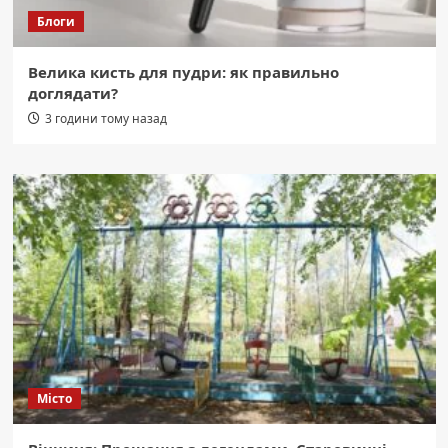
Блоги
Велика кисть для пудри: як правильно
доглядати?
3 години тому назад
Місто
--*--
▸ **Problem statement**:
Only the text of the listing above should be copied, exactly and with pictures left out.

▸ **Answer to this exercise**:
Блоги
Велика кисть для пудри: як правильно
доглядати?
3 години тому назад
Місто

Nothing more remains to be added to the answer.